Say, are there still anonymous participants on Ojaipost? I can smell you from here.

Tomorrow I think I will venture out. Four days away from my particular little drama is like months. If the vacation must come with delerium, so be it. Maybe I will just make the rounds, show my face, be grateful that people cared, eat a cookie. I need to drag the brassicas out of the green house and harvest some more of the broccoli seed before all the incoming bird flights eat it all and figure out what to do with that employee who is driving us both crazy, again…..but wait. That’s not what my bedridden solitude has informed me. I have been burning out the bearings in my hampster cage too long. But it felt so right to rush and fret, eating anti-inflammatories and drinking just enough tequila to dilute the pain, and resolve to plunge every toilet, wolf every sandwich, finish everyone’s job, psyche out every dilatory, insolent teen, respond to every lame question, parry the slights of posers, save every cabbage! Pick up every sputem-soaked napkin! Answer every plea to post notice of the Support Group’s Fundraising Concert and Bake Sale on the front window! Deal! Forgive!

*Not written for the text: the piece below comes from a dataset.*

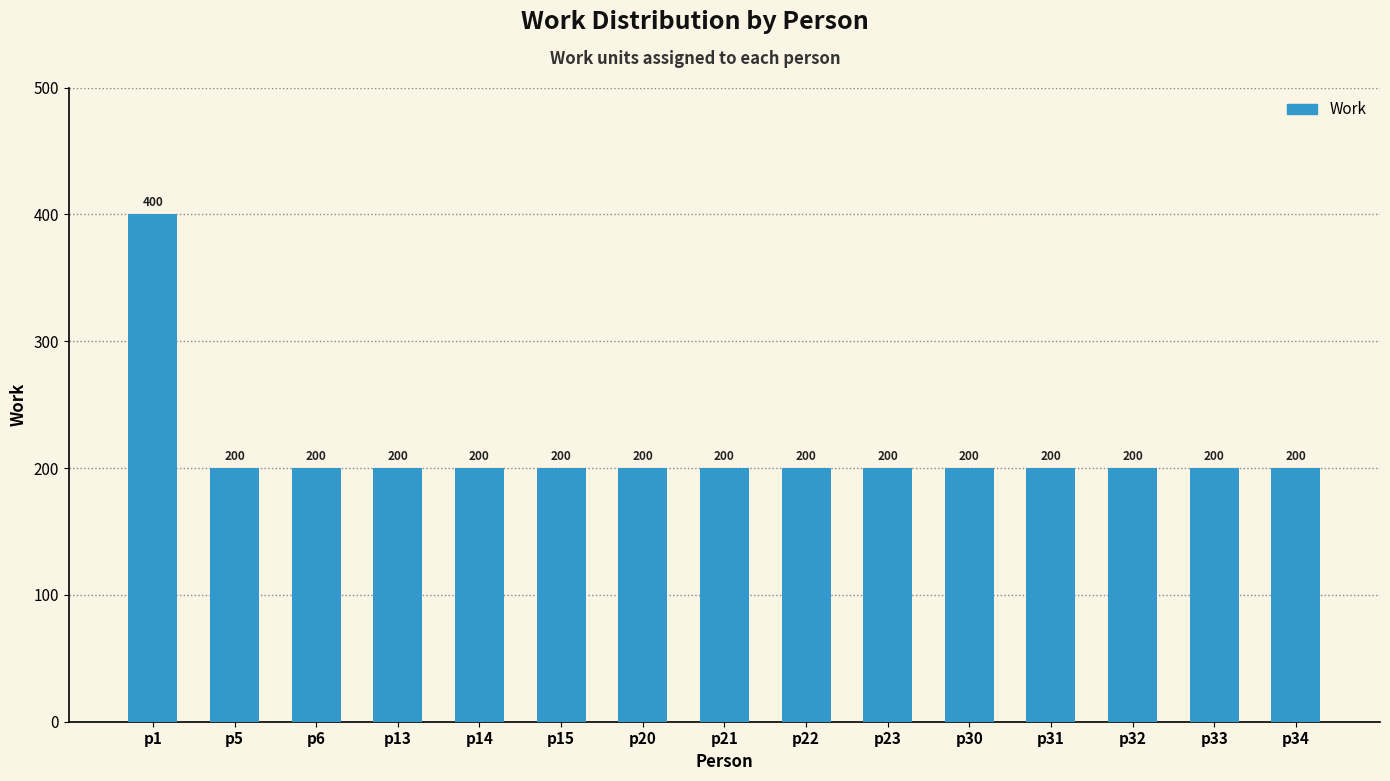

What is the minimum value shown in the chart?

200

Its nice to take a little break from my little crutchie-wutchies. You might think that the prior paragraph indicates I may need to self-medicate soon though. Bed is a panacea. I had been sober for seven or eight years straight, yea years gone, as an adult, so there is no bragging to be done here about not smoking the marijuana, drinking the beer, numbing my errant lumbar region with agave for a mere four days. But the bed ride has been quite providential. A back-breakers boon. Haven’t missed that nip of beguiling silver at sundown. Nor at noon. Though the old piercing spasm runs lightning like from hip to ankle every time I cough, I have been able to measure a diminished intensity. Bed is good. Bed is friendly. I observed that I felt no pain upon returning from the kitchen this afternoon with a glass of water. Quin thinks I should quit. Save myself. Obtain a life change. Prepare for the chaos.

Comments (10)

Geez, glad I didn't have what you have. Welcome back, Steve, great post.

Thanks, Steve, I enjoyed reading that.

Always good to know other people are crazy too!

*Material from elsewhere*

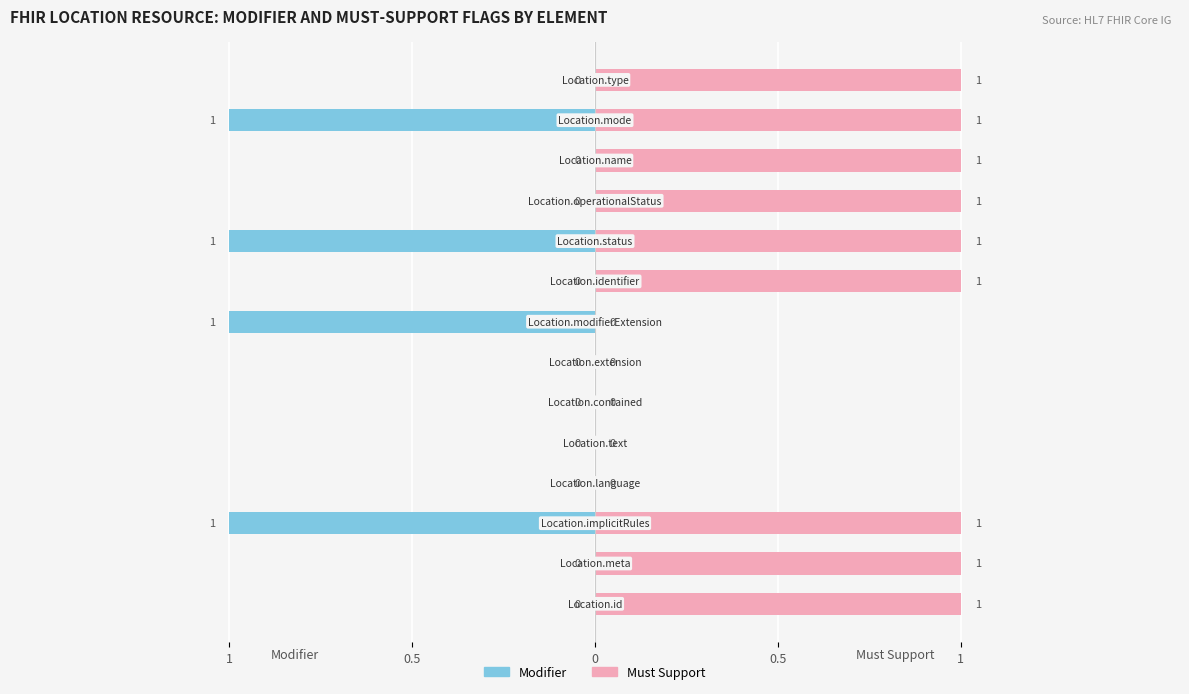

Which series has the widest spread of values?

Modifier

ATONEMENT would make anyone sick.

Point of debate:
If "our ineptitude" caused the towers to fall,
what has prevented another similar calamity since then?

Glad you're feeling better.
I would never have taken the tamoxiflu.
Isn't that an estrogen replacement?
Aren't you too young for that anyway?


Great piece Steve. Force yourself to hike up to the ridge. That usually scares the crap out of all those winter ailments.

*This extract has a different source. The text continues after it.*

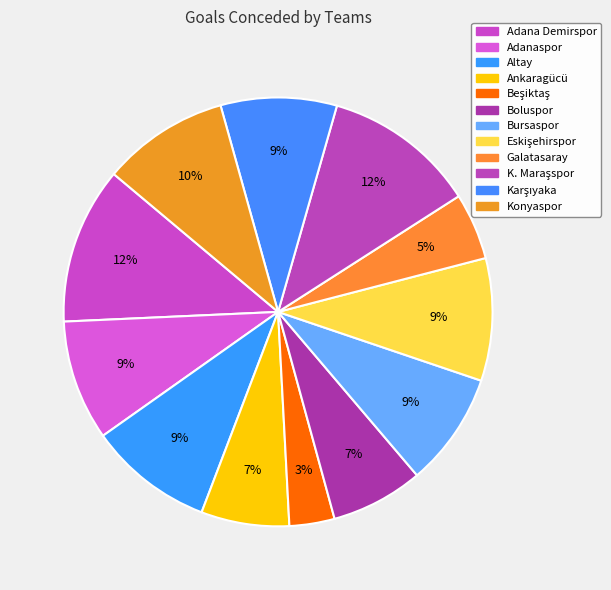

What is the change in value from Bursaspor to Konyaspor?

+6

Great piece Steve. Force yourself to hike up to the ridge. That usually scares the crap out of all those winter ailments.

steve, brilliant post, you are a great writer and observer of the human condition.

stevie-

i dont think i told you... but i'm glad to have you back...

no just glad to have you... back or no... pun intended and love too.

grace

Hey Steve or anyone,

I need to find about 110 cubic feet of fairly good dirt without a lot of weed seeds in it. I can amend it later, so it doesn't have to be the greatest soil in the world, but pretty good would be nice. Any tips. I'm building some raised beds for a veggie garden and need to fill 'em up.

spk-

I think "anyone" should help you with your problem, rather than poor bedridden steve. Clearly, steve needs a little rest from helping everyone salt their veggie burger just right and get their tomatoes growing faster. He just needs someone to give back. Maybe this comment belongs on the ojai garden blog instead.

Loved this story! Feeling a bit of a Hemingway vibe. Your prose makes ugly truths sound beautiful. When you write your book, I'll get in line to buy it.